A memória operacional pode ser treinada em idosos?

Group of older mature people lifting weights in the gym

Luiza Cury Muller

Muitas habilidades cognitivas, incluindo a memória operacional (MO) e as habilidades de raciocínio declinam com o passar dos anos. Tendo em vista essa ideia, Von Bastian et al. (2013) desenvolveram um estudo para avaliar se o intenso treinamento da MO poderia melhorar esta função cognitiva e também as habilidades de raciocínio em indivíduos jovens e idosos. O estudo foi desenvolvido com dois grupos: a) 31 jovens (9-36 anos) e b) 27 idosos (62-77 anos). Ambos realizaram tarefas que representaram as três categorias funcionais no modelo da capacidade da MO: a) armazenamento e processamento, b) integração relacional e c) supervisão. O estudo foi conduzido de maneira que participantes e experimentadores não eram cientes de quais grupos pertenciam (duplo-cego).

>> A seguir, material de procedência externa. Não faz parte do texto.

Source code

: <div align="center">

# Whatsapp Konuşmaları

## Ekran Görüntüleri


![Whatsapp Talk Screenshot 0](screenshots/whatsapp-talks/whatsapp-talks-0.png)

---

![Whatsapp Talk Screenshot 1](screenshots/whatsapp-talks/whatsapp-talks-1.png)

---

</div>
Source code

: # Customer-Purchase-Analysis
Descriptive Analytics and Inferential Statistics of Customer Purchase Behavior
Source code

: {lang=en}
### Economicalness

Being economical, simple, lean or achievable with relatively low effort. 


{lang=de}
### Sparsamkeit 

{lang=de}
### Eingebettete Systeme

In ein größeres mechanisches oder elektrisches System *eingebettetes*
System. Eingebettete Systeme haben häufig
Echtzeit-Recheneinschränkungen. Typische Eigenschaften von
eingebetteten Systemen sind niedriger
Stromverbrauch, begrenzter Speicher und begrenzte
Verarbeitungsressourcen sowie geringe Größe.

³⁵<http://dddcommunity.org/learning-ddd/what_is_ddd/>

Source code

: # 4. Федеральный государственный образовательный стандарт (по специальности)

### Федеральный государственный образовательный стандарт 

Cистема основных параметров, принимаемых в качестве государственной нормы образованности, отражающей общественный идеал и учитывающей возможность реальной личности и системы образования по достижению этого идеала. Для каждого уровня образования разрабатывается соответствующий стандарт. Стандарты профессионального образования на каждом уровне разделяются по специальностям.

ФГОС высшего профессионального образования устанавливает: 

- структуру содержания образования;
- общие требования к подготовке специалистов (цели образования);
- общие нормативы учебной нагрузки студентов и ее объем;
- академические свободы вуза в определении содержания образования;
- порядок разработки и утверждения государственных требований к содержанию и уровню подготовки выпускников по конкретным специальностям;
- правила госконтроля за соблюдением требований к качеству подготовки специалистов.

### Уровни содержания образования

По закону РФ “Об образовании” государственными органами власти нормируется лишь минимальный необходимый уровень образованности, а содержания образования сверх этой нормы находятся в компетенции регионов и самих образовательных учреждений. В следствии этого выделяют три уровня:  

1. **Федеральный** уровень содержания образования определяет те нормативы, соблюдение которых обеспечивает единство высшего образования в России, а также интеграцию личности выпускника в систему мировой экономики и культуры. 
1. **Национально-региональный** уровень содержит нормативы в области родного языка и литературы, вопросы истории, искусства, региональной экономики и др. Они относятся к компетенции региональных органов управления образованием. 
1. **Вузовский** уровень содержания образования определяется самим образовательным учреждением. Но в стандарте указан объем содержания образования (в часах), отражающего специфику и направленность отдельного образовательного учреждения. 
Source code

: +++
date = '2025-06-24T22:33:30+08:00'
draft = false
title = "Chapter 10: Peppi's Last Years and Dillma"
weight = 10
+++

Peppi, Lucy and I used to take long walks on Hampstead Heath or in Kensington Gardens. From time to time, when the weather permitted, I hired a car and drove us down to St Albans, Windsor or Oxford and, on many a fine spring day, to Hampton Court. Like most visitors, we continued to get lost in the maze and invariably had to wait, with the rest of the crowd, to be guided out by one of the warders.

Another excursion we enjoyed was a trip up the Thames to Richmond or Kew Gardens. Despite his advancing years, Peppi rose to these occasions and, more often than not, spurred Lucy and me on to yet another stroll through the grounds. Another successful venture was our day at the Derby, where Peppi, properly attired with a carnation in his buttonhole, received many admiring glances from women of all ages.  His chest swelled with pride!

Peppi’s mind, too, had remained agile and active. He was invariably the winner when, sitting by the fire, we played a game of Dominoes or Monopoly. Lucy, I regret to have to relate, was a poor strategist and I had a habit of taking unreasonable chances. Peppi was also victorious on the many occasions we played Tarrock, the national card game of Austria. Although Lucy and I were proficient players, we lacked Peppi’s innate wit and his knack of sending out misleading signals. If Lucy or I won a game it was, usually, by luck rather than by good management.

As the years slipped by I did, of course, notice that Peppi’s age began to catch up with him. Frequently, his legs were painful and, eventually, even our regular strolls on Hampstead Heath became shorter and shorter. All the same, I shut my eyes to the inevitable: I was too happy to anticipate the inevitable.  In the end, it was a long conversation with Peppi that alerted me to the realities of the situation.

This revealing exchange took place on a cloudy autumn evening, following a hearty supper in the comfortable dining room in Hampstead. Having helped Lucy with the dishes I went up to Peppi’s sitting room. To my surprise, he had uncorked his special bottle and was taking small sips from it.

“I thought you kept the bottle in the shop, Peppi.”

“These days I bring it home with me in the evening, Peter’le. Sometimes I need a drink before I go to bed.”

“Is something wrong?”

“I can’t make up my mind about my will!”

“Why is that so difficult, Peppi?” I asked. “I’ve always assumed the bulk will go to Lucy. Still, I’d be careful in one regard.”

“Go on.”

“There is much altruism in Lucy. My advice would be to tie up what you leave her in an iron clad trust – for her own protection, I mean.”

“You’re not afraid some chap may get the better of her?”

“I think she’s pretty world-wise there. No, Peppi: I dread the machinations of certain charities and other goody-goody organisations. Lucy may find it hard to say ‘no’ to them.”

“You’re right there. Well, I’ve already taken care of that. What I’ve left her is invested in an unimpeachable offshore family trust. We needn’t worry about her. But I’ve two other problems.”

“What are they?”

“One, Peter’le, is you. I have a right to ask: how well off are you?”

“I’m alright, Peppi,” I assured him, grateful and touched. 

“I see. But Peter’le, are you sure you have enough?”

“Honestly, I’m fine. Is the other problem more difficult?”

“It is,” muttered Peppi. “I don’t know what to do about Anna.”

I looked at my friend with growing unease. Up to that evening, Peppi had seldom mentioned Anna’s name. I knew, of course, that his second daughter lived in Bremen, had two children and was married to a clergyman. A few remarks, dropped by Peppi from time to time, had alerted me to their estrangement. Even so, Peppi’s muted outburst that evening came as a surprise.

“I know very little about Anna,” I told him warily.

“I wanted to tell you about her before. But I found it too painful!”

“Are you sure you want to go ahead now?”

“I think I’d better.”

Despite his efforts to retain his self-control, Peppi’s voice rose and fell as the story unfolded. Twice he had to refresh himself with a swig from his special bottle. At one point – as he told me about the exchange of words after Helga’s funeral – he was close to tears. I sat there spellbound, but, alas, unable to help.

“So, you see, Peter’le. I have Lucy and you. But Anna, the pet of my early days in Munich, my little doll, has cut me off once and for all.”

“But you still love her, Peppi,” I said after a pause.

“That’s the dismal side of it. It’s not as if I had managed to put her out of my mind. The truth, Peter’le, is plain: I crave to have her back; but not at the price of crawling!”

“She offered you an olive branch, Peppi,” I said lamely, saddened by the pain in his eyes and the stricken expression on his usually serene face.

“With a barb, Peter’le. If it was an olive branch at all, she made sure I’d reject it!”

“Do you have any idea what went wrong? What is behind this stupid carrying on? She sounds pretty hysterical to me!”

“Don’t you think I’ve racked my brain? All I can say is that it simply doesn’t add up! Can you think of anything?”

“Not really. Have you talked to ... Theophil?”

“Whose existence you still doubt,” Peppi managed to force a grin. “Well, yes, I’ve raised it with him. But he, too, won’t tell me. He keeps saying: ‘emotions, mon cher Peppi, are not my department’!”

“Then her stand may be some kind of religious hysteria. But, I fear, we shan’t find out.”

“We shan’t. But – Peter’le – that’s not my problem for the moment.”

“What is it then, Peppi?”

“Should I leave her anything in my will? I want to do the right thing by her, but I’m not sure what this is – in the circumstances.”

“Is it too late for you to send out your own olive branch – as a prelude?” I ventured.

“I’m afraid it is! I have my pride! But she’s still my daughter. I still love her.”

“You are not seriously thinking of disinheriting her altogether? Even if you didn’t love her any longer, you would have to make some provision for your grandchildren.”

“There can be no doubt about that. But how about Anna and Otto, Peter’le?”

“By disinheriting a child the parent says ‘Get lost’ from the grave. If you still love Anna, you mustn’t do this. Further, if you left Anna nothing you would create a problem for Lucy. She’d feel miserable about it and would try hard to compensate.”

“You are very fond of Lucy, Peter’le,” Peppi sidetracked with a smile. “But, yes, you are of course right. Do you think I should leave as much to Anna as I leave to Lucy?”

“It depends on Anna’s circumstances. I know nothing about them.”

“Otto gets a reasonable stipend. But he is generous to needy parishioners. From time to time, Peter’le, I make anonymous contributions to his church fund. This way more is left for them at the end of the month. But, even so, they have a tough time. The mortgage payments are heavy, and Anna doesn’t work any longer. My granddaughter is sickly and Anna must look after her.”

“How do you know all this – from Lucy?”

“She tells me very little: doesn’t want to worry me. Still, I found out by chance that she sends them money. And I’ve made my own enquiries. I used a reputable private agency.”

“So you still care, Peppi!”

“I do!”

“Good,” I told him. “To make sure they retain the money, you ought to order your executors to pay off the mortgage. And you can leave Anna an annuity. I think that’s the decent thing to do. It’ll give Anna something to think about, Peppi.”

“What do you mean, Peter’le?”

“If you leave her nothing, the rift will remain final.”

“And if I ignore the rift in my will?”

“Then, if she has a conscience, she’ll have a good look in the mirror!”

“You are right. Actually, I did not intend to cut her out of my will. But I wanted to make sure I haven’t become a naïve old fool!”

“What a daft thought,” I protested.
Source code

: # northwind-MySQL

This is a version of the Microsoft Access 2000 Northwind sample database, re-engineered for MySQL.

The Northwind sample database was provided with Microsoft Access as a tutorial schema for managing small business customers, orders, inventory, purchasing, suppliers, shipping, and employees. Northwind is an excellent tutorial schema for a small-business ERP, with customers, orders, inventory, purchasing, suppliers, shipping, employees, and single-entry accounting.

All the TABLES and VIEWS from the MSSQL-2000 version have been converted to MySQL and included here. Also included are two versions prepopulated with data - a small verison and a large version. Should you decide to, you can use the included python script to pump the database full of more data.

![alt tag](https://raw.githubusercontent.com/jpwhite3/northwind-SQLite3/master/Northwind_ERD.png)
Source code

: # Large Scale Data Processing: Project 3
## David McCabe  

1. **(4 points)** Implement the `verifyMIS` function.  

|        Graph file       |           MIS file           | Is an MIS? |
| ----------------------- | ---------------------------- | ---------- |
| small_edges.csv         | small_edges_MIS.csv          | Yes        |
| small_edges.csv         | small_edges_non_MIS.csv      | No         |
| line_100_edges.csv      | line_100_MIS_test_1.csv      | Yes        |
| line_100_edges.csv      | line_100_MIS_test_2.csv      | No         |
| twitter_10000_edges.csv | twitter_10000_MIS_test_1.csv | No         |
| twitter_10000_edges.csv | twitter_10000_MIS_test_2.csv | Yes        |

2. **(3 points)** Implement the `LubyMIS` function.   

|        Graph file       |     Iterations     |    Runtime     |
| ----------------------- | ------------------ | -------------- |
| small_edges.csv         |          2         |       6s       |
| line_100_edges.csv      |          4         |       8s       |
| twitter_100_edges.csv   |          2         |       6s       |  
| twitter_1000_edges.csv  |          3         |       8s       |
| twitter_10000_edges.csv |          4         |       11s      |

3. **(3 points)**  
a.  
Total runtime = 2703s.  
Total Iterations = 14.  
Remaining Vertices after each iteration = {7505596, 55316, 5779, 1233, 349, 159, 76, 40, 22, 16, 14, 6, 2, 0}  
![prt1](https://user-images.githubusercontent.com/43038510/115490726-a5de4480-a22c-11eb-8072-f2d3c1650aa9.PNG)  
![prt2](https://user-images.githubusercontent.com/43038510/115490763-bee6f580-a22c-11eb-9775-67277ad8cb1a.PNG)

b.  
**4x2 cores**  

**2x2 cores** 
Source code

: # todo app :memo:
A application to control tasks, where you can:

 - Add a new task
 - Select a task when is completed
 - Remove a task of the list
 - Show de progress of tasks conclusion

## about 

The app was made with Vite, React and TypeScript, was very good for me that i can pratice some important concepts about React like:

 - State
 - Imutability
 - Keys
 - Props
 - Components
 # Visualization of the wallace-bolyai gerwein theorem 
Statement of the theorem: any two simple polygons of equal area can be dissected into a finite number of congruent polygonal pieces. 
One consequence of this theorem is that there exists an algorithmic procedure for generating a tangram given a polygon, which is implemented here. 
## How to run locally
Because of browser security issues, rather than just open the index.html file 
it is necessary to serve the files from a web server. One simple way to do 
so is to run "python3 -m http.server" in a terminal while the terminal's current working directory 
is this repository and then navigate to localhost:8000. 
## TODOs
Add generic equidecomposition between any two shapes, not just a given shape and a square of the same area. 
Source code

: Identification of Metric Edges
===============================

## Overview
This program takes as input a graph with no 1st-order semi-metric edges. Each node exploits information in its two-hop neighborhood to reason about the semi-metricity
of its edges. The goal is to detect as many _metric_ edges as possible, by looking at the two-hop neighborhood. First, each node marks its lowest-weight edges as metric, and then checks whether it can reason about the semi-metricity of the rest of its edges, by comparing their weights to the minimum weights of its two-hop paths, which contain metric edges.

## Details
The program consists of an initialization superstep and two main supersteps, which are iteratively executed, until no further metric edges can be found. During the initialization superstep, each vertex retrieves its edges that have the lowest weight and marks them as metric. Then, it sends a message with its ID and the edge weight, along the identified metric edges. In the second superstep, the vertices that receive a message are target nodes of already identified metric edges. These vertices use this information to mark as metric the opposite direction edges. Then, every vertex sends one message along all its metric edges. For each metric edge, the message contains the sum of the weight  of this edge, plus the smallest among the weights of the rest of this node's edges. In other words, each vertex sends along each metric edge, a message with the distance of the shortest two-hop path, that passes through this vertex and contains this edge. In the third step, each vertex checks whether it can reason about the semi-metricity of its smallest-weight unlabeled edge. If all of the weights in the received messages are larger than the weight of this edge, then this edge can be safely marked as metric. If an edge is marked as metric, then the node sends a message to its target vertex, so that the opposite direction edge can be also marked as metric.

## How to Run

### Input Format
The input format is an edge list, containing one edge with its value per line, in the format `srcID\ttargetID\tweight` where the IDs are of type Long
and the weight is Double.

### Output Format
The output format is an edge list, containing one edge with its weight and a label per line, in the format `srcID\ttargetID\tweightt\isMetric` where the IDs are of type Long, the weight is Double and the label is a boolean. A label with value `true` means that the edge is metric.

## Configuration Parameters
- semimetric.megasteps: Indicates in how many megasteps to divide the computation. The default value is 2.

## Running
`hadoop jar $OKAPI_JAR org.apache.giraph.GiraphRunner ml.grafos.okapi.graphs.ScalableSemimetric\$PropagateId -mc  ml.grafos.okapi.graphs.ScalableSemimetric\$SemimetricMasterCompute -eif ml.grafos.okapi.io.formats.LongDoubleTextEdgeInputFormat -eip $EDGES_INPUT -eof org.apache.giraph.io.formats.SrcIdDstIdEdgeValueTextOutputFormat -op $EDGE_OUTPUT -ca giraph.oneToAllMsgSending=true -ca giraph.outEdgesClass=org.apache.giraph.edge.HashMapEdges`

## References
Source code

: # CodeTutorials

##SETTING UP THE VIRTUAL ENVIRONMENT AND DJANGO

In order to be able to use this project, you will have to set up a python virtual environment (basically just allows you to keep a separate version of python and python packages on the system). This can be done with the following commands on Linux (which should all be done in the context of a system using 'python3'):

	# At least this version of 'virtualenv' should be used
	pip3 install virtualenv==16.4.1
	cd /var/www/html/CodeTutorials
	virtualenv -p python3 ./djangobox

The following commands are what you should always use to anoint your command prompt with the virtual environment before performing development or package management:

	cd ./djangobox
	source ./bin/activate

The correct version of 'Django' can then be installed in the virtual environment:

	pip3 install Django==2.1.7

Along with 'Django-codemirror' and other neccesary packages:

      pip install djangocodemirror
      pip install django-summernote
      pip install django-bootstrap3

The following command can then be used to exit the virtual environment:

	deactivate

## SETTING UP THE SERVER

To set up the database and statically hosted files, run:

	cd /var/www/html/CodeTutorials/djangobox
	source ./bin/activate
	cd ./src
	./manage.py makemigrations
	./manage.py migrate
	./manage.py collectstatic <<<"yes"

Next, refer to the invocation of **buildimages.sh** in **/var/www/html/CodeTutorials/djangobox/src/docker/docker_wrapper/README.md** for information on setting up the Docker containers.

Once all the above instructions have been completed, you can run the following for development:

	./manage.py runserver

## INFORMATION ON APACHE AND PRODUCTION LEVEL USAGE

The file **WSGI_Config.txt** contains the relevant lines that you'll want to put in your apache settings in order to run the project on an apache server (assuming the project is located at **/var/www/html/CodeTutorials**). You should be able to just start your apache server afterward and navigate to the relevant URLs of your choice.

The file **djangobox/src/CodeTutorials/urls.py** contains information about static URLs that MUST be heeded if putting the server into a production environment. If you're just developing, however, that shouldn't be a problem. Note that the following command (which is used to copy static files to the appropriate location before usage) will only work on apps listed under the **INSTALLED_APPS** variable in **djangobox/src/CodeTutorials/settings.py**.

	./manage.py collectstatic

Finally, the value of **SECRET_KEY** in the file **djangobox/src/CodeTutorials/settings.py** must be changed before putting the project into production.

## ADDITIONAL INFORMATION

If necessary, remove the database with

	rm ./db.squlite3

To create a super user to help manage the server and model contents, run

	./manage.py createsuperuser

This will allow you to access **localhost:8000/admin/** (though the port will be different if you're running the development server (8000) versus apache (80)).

Nesse experimento, todos participantes completaram 20 sessões de treinamento cognitivo ao longo de quatro semanas, sendo que cada sessão tinha como tempo de duração o intervalo correspondente a 25-30 minutos. Cada grupo treinou três tarefas diferentes, de aproximadamente 10 minutos cada, e a ordem das sessões para cada grupo foi escolhida de modo aleatório. As tarefas foram: Numerical Complex Span (armazenamento e processamento), Tower of Fame (integração relacional) e Figural Task Switching (supervisão). O treinamento era auto administrado pelos próprios participantes e realizado em suas próprias residências, por meio de computadores com “software open-source Tatool” (Von Bastian et al., 2013). Todos os participantes começaram a primeira sessão com os mesmos níveis de dificuldade. Ao longo das sessões, a dificuldade da tarefa foi adaptada passo a passo, de acordo com as performances individuais de cada participante. O efeito do treinamento da MO foi medido comparando a diferença de desempenho antes (pré-teste) e depois (pós-teste) do treino.

Em síntese, os resultados do estudo mostraram que os dois grupos (jovens e idosos) apresentaram aumento no desempenho da MO (nas tarefas treinadas) e em tarefas estruturalmente similares (não-treinadas). Entretanto, a pesquisa evidenciou não haver transferências do treinamento para as tarefas que envolvem a habilidade de raciocínio, em ambos os grupos. Em contraste com um estudo anterior, no qual cada faceta da memória de trabalho foi treinada separadamente, o presente estudo constatou que o treinamento múltiplo funcional de categorias simultaneamente induz menos transferência. Os resultados fornecem evidências de que o desempenho da MO pode ser melhorado ao longo da vida.

 

 Referencias

 Bastian, C. C., Langer, N., Jäncke, L., & Oberauer, K. (2013). Effects of working memory training in young and old adults. Memory & Cognition, 41, 611-624.